Stored data entries:
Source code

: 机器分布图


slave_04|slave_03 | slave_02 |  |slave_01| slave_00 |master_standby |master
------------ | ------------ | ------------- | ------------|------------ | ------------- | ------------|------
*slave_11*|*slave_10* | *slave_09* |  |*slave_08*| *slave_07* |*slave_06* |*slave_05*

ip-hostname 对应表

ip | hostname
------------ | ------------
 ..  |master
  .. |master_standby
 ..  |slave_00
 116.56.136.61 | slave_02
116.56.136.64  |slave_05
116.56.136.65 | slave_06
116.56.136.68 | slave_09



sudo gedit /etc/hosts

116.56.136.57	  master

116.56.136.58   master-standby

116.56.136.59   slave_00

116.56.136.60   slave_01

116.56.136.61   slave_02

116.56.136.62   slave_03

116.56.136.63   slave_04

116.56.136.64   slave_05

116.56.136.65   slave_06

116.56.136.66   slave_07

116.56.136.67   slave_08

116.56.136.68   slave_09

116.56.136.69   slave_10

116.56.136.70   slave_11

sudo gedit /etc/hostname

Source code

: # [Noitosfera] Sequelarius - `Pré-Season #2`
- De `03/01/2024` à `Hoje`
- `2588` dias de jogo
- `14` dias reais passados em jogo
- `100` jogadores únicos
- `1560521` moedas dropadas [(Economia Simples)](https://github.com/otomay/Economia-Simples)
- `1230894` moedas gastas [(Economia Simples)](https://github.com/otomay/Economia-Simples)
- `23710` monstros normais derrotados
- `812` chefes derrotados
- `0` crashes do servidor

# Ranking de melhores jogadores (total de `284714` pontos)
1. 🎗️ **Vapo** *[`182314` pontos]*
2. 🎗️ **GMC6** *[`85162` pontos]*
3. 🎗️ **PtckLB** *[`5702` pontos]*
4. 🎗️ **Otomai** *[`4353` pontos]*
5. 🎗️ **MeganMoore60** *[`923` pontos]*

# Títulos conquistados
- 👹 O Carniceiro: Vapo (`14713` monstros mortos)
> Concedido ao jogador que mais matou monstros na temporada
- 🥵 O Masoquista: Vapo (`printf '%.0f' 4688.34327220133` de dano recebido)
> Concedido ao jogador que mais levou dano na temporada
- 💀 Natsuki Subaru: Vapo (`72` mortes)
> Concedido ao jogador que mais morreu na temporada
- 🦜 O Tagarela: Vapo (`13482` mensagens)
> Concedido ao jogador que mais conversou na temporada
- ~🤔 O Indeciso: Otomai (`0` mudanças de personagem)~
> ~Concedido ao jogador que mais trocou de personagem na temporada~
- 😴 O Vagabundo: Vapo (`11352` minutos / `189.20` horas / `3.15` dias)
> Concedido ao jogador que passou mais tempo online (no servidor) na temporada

What you will do: Using the entries shown above, reproduce verbatim the lines from the line bearing "116.56.136.68 | slave_09" to the line bearing "monstros normais derrotados", inclusive.

Exercise answer:
116.56.136.68 | slave_09



sudo gedit /etc/hosts

116.56.136.57	  master

116.56.136.58   master-standby

116.56.136.59   slave_00

116.56.136.60   slave_01

116.56.136.61   slave_02

116.56.136.62   slave_03

116.56.136.63   slave_04

116.56.136.64   slave_05

116.56.136.65   slave_06

116.56.136.66   slave_07

116.56.136.67   slave_08

116.56.136.68   slave_09

116.56.136.69   slave_10

116.56.136.70   slave_11

sudo gedit /etc/hostname

Source code

: # [Noitosfera] Sequelarius - `Pré-Season #2`
- De `03/01/2024` à `Hoje`
- `2588` dias de jogo
- `14` dias reais passados em jogo
- `100` jogadores únicos
- `1560521` moedas dropadas [(Economia Simples)](https://github.com/otomay/Economia-Simples)
- `1230894` moedas gastas [(Economia Simples)](https://github.com/otomay/Economia-Simples)
- `23710` monstros normais derrotados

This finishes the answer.